-- start MATERIAL FOR THIS EXERCISE --

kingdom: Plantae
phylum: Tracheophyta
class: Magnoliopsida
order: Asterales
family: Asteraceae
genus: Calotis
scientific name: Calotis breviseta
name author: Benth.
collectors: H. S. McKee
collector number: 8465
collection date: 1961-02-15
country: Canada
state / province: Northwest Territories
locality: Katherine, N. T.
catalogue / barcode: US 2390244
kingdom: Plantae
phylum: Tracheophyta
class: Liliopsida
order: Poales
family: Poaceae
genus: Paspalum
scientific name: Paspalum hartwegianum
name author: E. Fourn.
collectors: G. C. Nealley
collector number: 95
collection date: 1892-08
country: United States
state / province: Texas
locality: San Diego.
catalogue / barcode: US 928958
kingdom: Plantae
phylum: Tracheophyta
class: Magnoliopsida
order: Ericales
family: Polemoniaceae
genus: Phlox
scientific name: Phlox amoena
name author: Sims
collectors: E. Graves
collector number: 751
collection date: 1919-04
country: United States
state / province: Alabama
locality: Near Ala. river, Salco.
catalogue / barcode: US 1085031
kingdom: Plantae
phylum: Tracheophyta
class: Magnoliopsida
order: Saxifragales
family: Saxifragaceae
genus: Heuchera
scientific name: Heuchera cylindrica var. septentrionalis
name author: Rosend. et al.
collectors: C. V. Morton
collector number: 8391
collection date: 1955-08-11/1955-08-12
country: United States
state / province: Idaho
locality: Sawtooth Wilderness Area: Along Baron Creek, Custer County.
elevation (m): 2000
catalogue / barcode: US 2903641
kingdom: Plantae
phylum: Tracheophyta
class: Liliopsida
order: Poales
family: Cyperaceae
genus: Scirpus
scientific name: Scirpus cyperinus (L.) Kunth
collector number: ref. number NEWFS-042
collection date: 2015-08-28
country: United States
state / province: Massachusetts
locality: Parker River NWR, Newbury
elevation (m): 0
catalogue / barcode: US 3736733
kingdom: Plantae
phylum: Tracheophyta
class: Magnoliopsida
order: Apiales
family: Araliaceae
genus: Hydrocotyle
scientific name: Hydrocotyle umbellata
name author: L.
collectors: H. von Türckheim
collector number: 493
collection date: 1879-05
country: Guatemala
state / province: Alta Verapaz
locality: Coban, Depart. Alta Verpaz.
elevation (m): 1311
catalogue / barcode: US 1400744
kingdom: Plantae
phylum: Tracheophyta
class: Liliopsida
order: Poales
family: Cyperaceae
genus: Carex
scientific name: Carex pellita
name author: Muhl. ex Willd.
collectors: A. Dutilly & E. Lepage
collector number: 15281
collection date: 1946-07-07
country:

-- end MATERIAL FOR THIS EXERCISE --

TASK GOAL
Copy every line of the items above, keeping each word, number and punctuation mark as it appears.

WRITTEN ANSWER
kingdom: Plantae
phylum: Tracheophyta
class: Magnoliopsida
order: Asterales
family: Asteraceae
genus: Calotis
scientific name: Calotis breviseta
name author: Benth.
collectors: H. S. McKee
collector number: 8465
collection date: 1961-02-15
country: Canada
state / province: Northwest Territories
locality: Katherine, N. T.
catalogue / barcode: US 2390244
kingdom: Plantae
phylum: Tracheophyta
class: Liliopsida
order: Poales
family: Poaceae
genus: Paspalum
scientific name: Paspalum hartwegianum
name author: E. Fourn.
collectors: G. C. Nealley
collector number: 95
collection date: 1892-08
country: United States
state / province: Texas
locality: San Diego.
catalogue / barcode: US 928958
kingdom: Plantae
phylum: Tracheophyta
class: Magnoliopsida
order: Ericales
family: Polemoniaceae
genus: Phlox
scientific name: Phlox amoena
name author: Sims
collectors: E. Graves
collector number: 751
collection date: 1919-04
country: United States
state / province: Alabama
locality: Near Ala. river, Salco.
catalogue / barcode: US 1085031
kingdom: Plantae
phylum: Tracheophyta
class: Magnoliopsida
order: Saxifragales
family: Saxifragaceae
genus: Heuchera
scientific name: Heuchera cylindrica var. septentrionalis
name author: Rosend. et al.
collectors: C. V. Morton
collector number: 8391
collection date: 1955-08-11/1955-08-12
country: United States
state / province: Idaho
locality: Sawtooth Wilderness Area: Along Baron Creek, Custer County.
elevation (m): 2000
catalogue / barcode: US 2903641
kingdom: Plantae
phylum: Tracheophyta
class: Liliopsida
order: Poales
family: Cyperaceae
genus: Scirpus
scientific name: Scirpus cyperinus (L.) Kunth
collector number: ref. number NEWFS-042
collection date: 2015-08-28
country: United States
state / province: Massachusetts
locality: Parker River NWR, Newbury
elevation (m): 0
catalogue / barcode: US 3736733
kingdom: Plantae
phylum: Tracheophyta
class: Magnoliopsida
order: Apiales
family: Araliaceae
genus: Hydrocotyle
scientific name: Hydrocotyle umbellata
name author: L.
collectors: H. von Türckheim
collector number: 493
collection date: 1879-05
country: Guatemala
state / province: Alta Verapaz
locality: Coban, Depart. Alta Verpaz.
elevation (m): 1311
catalogue / barcode: US 1400744
kingdom: Plantae
phylum: Tracheophyta
class: Liliopsida
order: Poales
family: Cyperaceae
genus: Carex
scientific name: Carex pellita
name author: Muhl. ex Willd.
collectors: A. Dutilly & E. Lepage
collector number: 15281
collection date: 1946-07-07
country:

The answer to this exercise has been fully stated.